Estou a contar isto pela primeira vez. Senti, estes anos todos e muito especialmente quando ouvi falar do My Lay e mais tarde de Wiriamu, que o mesmo poderia ter acontecido comigo e que a dor, o remorso, ter-me-ia acompanhado até hoje, ou quem sabe, ter-me-ia destruído mais cedo.

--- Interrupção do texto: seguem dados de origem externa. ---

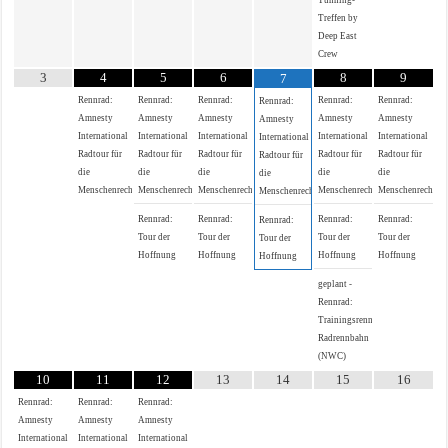
Tunning-
Treffen by
Deep East
Crew
3
4
5
6
8
9
7
Rennrad:
Rennrad:
Rennrad:
Rennrad:
Rennrad:
Rennrad:
Amnesty
Amnesty
Amnesty
Amnesty
Amnesty
Amnesty
International
International
International
International
International
International
Radtour für
Radtour für
Radtour für
Radtour für
Radtour für
Radtour für
die
die
die
die
die
die
Menschenrechte
Menschenrechte
Menschenrechte
Menschenrechte
Menschenrechte
Menschenrechte
Rennrad:
Rennrad:
Rennrad:
Rennrad:
Rennrad:
Tour der
Tour der
Tour der
Tour der
Tour der
Hoffnung
Hoffnung
Hoffnung
Hoffnung
Hoffnung
geplant -
Rennrad:
Trainingsrennen
Radrennbahn
(NWC)
10
11
12
13
14
15
16
Rennrad:
Rennrad:
Rennrad:
Amnesty
Amnesty
Amnesty
International
International
International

Esta é uma mensagem que aqui deixo. É mais dirigida aos militares que comigo estiveram do que propriamente para a história. Gostaria que assim fosse compreendida

Um comentário:

A. João Soares disse...

Caro Tigre,
Uma bela descrição de uma das certamente muitas operações em que tomou parte. É muito interessante o lado humano que descreve. Na guerra matar é um objectivo vulgar. Dizia-se que é preferível fazer o inimigo morrer pela sua pátria do que nós morrermos pela nossa. Mas morrem muitos inocentes, pelo que procurar evitar baixas entre indefesos é uma virtude humanitária. Se bem que naquele caso, foram eles que abriram fogo, talvez em defesa, ou como alerta, e fugiram. Dada a existência de lavras, tratava-se em grande parte de pessoas pacíficas, embora, logicamente, apoiantes dos seus amigos turras!
Hoje diz-se que eram patriotas em luta pela sua independência. O mundo dá muitas voltas!
O alferes Laia não será um oficial da GNR agora na reforma?